[[ Exercise materials, beginning ]]

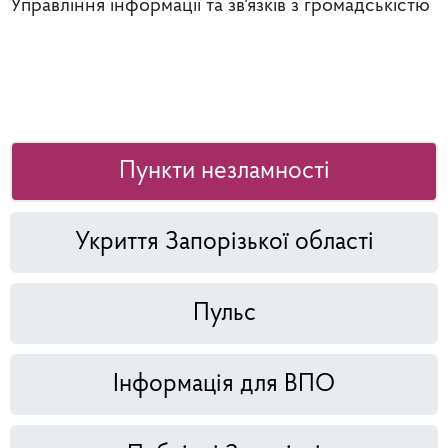
Управління інформації та зв'язків з громадськістю
Пункти незламності
Укриття Запорізької області
Пульс
Інформація для ВПО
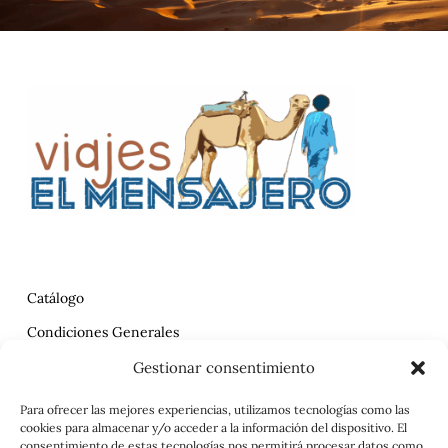
Catálogo
Condiciones Generales
Política de Privacidad
Gestionar consentimiento
Reclamaciones
Para ofrecer las mejores experiencias, utilizamos tecnologías como las
cookies para almacenar y/o acceder a la información del dispositivo. El
Contrato
consentimiento de estas tecnologías nos permitirá procesar datos como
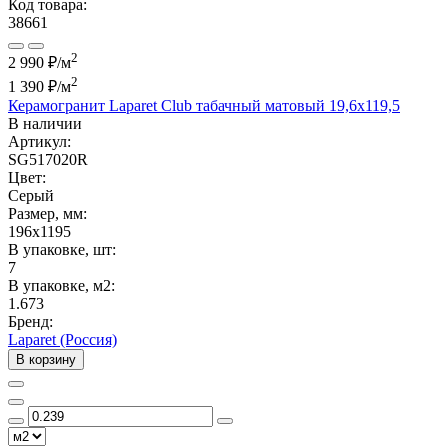
Код товара:
38661
2
2 990 ₽/м
2
1 390 ₽
/м
Керамогранит Laparet Club табачный матовый 19,6x119,5
В наличии
Артикул:
SG517020R
Цвет:
Серый
Размер, мм:
196x1195
В упаковке, шт:
7
В упаковке, м2:
1.673
Бренд:
Laparet (Россия)
В корзину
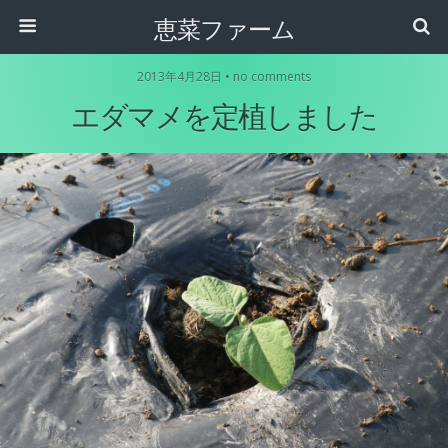
恵菜ファーム
2013年4月28日 • no comments
エダマメを定植しました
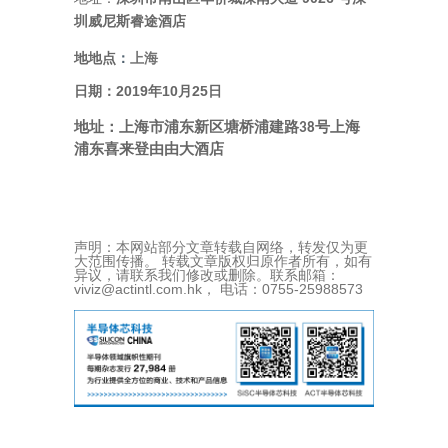
圳威尼斯睿途酒店
地
：
地点
上海
2019
10
25
日期：
年
月
日
地址：上海市浦东新区塘桥浦建路
号上海
38
浦东喜来登由由大酒店
声明：本网站部分文章转载自网络，转发仅为更
大范围传播。 转载文章版权归原作者所有，如有
异议，请联系我们修改或删除。联系邮箱：
viviz@actintl.com.hk， 电话：0755-25988573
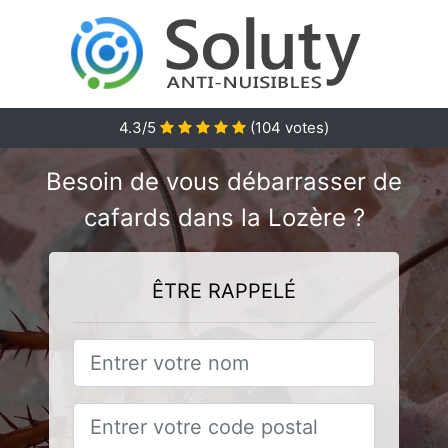
4.3
/5
(
104
votes)
Besoin de vous débarrasser de
cafards dans la Lozère ?
ÊTRE RAPPELÉ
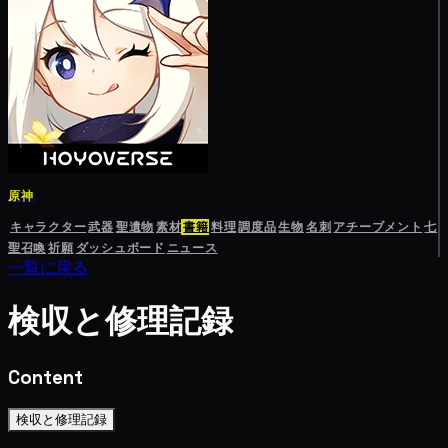
原神
キャラクター
武器
聖遺物
素材
書籍
料理
調度品
生物
名刺
アチーブメント
七
聖召喚
祈願
ダッシュボード
ニュース
一覧に戻る
検収と修理記録
Content
検収と修理記録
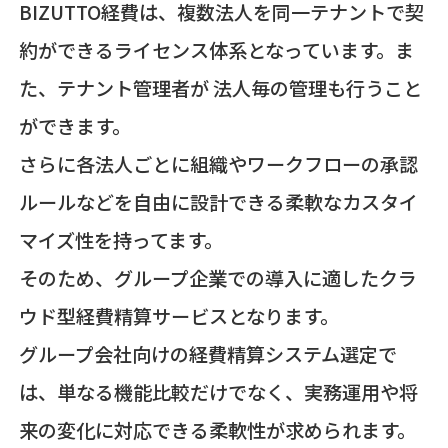
BIZUTTO経費は、複数法人を同一テナントで契
約ができるライセンス体系となっています。ま
た、テナント管理者が 法人毎の管理も行うこと
ができます。
さらに各法人ごとに組織やワークフローの承認
ルールなどを自由に設計できる柔軟なカスタイ
マイズ性を持ってます。
そのため、グループ企業での導入に適したクラ
ウド型経費精算サービスとなります。
グループ会社向けの経費精算システム選定で
は、単なる機能比較だけでなく、実務運用や将
来の変化に対応できる柔軟性が求められます。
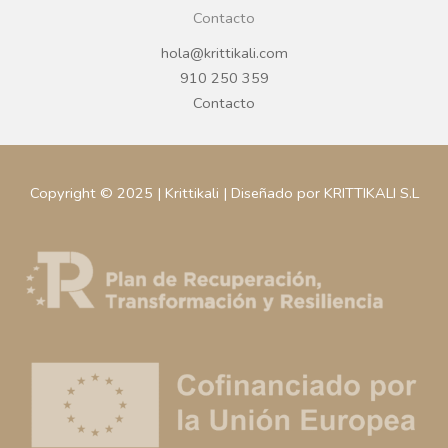
Contacto
hola@krittikali.com
910 250 359
Contacto
Copyright © 2025 | Krittikali | Diseñado por KRITTIKALI S.L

[[ Exercise materials, end ]]

_Job_: In transcribing the material above, reproduce each line exactly and include none of the pictures.

_Output_:
Управління інформації та зв'язків з громадськістю
Пункти незламності
Укриття Запорізької області
Пульс
Інформація для ВПО
Catálogo
Condiciones Generales
Política de Privacidad
Gestionar consentimiento
Reclamaciones
Para ofrecer las mejores experiencias, utilizamos tecnologías como las
cookies para almacenar y/o acceder a la información del dispositivo. El
Contrato
consentimiento de estas tecnologías nos permitirá procesar datos como
Код товара:
38661
2
2 990 ₽/м
2
1 390 ₽
/м
Керамогранит Laparet Club табачный матовый 19,6x119,5
В наличии
Артикул:
SG517020R
Цвет:
Серый
Размер, мм:
196x1195
В упаковке, шт:
7
В упаковке, м2:
1.673
Бренд:
Laparet (Россия)
В корзину
恵菜ファーム
2013年4月28日 • no comments
エダマメを定植しました
圳威尼斯睿途酒店
地
：
地点
上海
2019
10
25
日期：
年
月
日
地址：上海市浦东新区塘桥浦建路
号上海
38
浦东喜来登由由大酒店
声明：本网站部分文章转载自网络，转发仅为更
大范围传播。 转载文章版权归原作者所有，如有
异议，请联系我们修改或删除。联系邮箱：
viviz@actintl.com.hk， 电话：0755-25988573
4.3
/5
(
104
votes)
Besoin de vous débarrasser de
cafards dans la Lozère ?
ÊTRE RAPPELÉ
原神
キャラクター
武器
聖遺物
素材
書籍
料理
調度品
生物
名刺
アチーブメント
七
聖召喚
祈願
ダッシュボード
ニュース
一覧に戻る
検収と修理記録
Content
検収と修理記録
BIZUTTO経費は、複数法人を同一テナントで契
約ができるライセンス体系となっています。ま
た、テナント管理者が 法人毎の管理も行うこと
ができます。
さらに各法人ごとに組織やワークフローの承認
ルールなどを自由に設計できる柔軟なカスタイ
マイズ性を持ってます。
そのため、グループ企業での導入に適したクラ
ウド型経費精算サービスとなります。
グループ会社向けの経費精算システム選定で
は、単なる機能比較だけでなく、実務運用や将
来の変化に対応できる柔軟性が求められます。
Contacto
hola@krittikali.com
910 250 359
Contacto
Copyright © 2025 | Krittikali | Diseñado por KRITTIKALI S.L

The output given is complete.